The cell membrane's foundational structure is the phospholipid bilayer.
Phospholipids are unique molecules with a hydrophilic (water-attracting) 'head' and two hydrophobic (water-repelling) 'tails'.
In water, phospholipids arrange themselves into a bilayer because the hydrophilic heads face outward, toward the water, while the hydrophobic tails face inward, away from the water.
This dual-layer structure forms a flexible and semi-permeable boundary around the cell.
It allows selective passage of substances, maintaining the internal environment of the cell while interacting with the external environment.

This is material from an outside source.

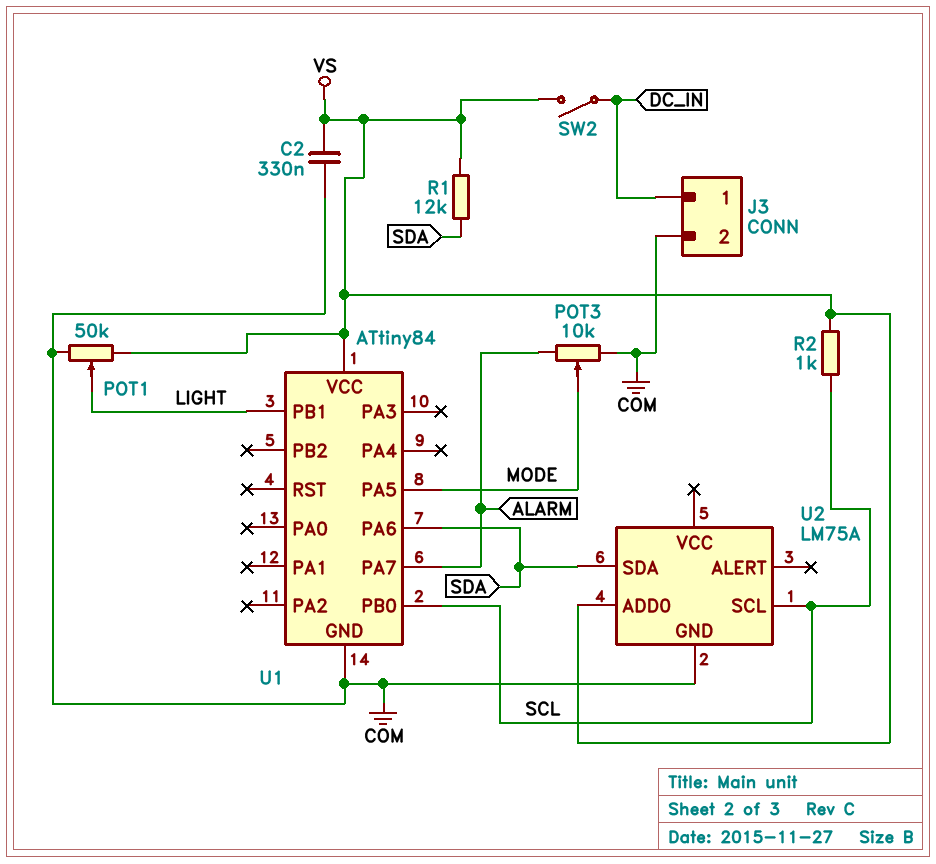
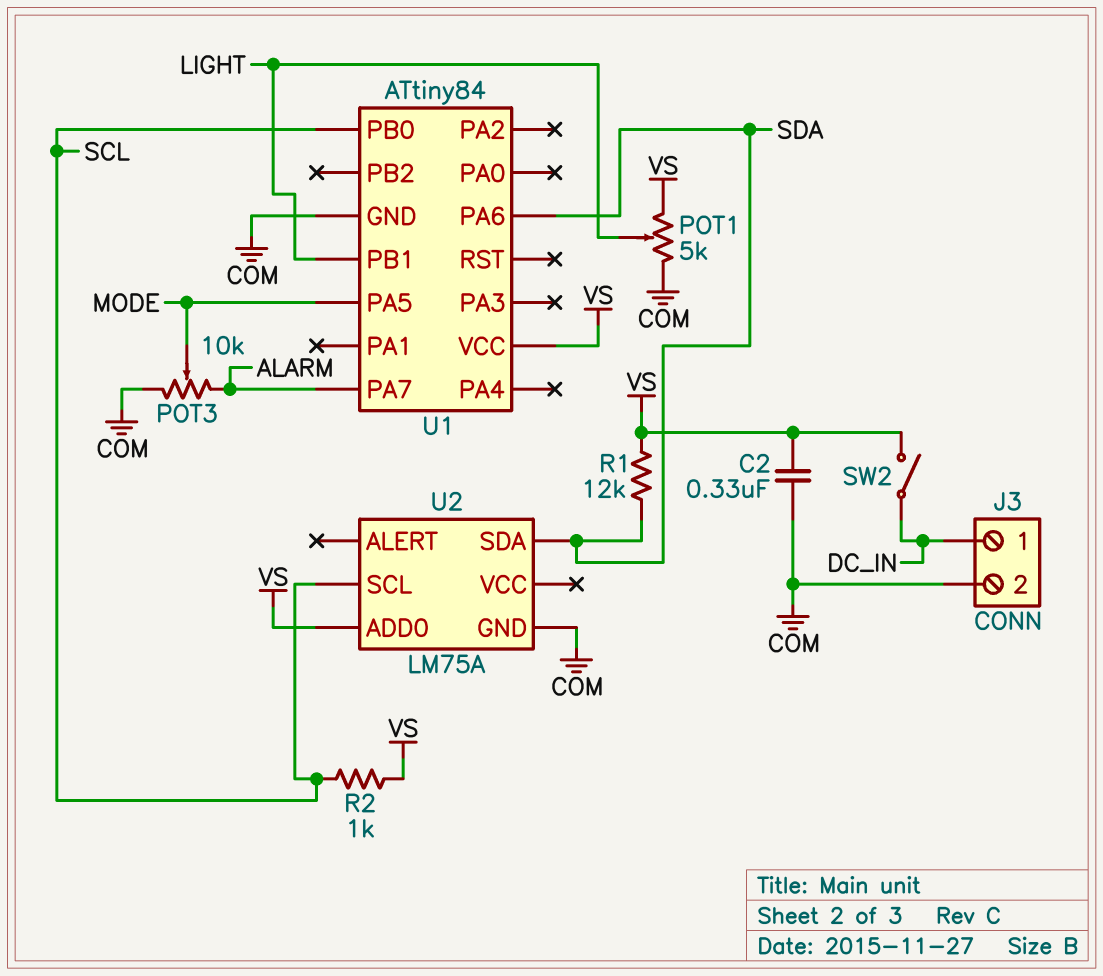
POT1: 50k (COM, VS, wiper LIGHT) -> 5k (COM, VS, wiper LIGHT)

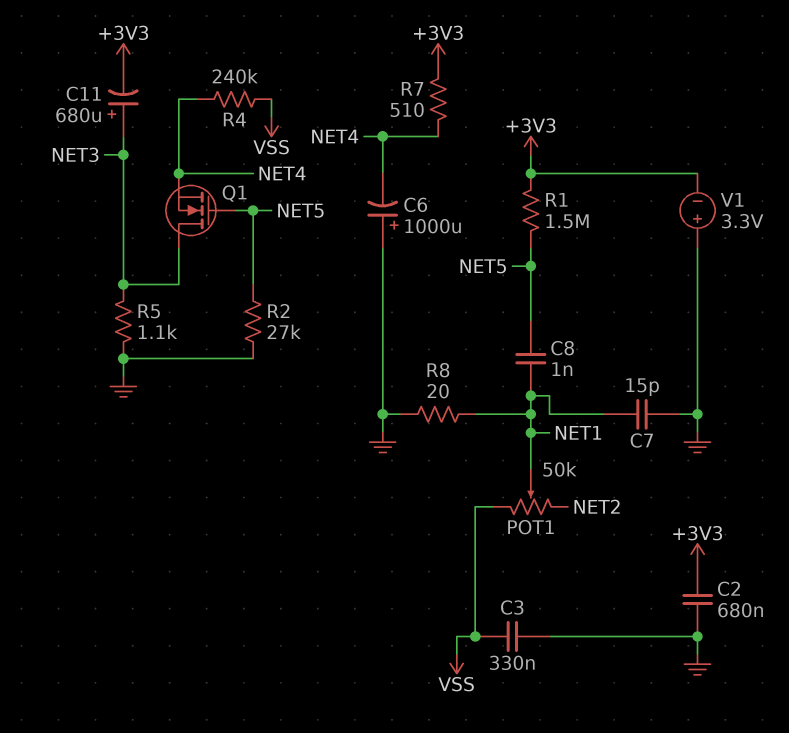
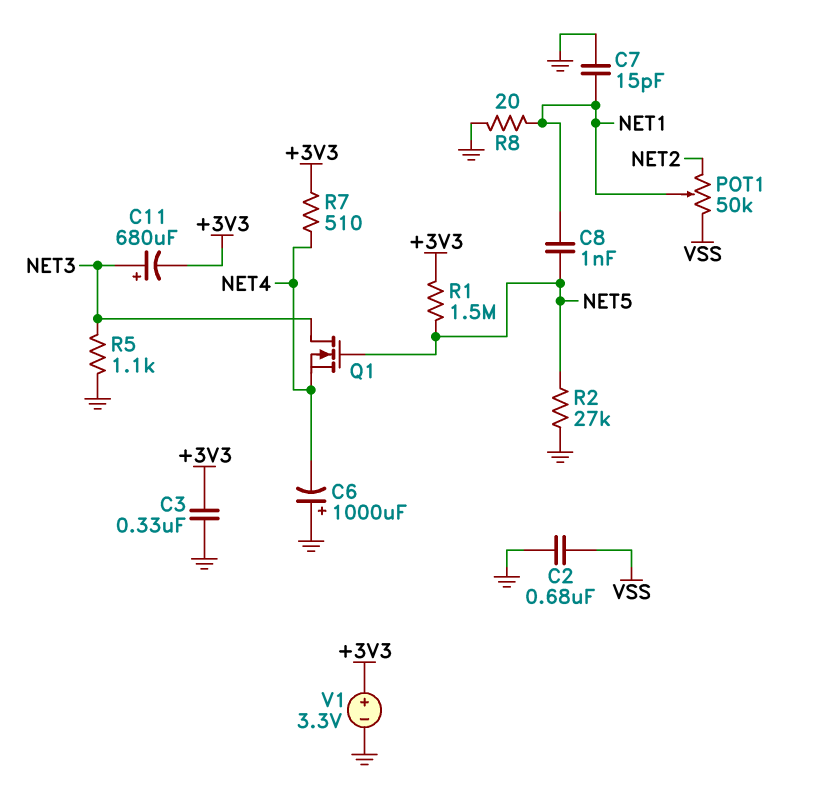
C2: 680nF (+3V3, GND) -> 680nF (GND, VSS)
C3: 330nF (GND, VSS) -> 330nF (+3V3, GND)
R4: 240k (NET4, VSS) -> none
V1: 3.3V (plus GND, minus +3V3) -> 3.3V (plus +3V3, minus GND)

The fluid mosaic model is a way of describing the structure and behavior of cell membranes.
According to this model, the phospholipid bilayer behaves like a fluid, allowing proteins to move sideways within the layer.
This fluidity is crucial for the functioning of the cell membrane, enabling flexibility, self-healing, and the movement of materials in and out of the cell.
The 'mosaic' part of the model refers to the variety of proteins that are embedded within the bilayer.
These proteins float among the phospholipids, like boats on a sea, each performing specific functions to maintain cell life and communication.
This dynamic and adaptable structure contributes to the cell's ability to respond and adapt to its environment.

Embedded proteins are integral components of the cell membrane, contributing to its diverse functions.
These proteins can either span across the entire membrane or be attached to the surface of the bilayer.
They perform various roles, such as:

• Transport proteins: Help move substances across the membrane.
• Receptor proteins: Allow cells to receive signals from their environment, facilitating communication.
• Enzymatic proteins: Catalyze reactions essential for cell metabolism and function.

Embedded proteins ensure the cell membrane is not just a passive barrier but an active and functional interface between the cell and its surroundings.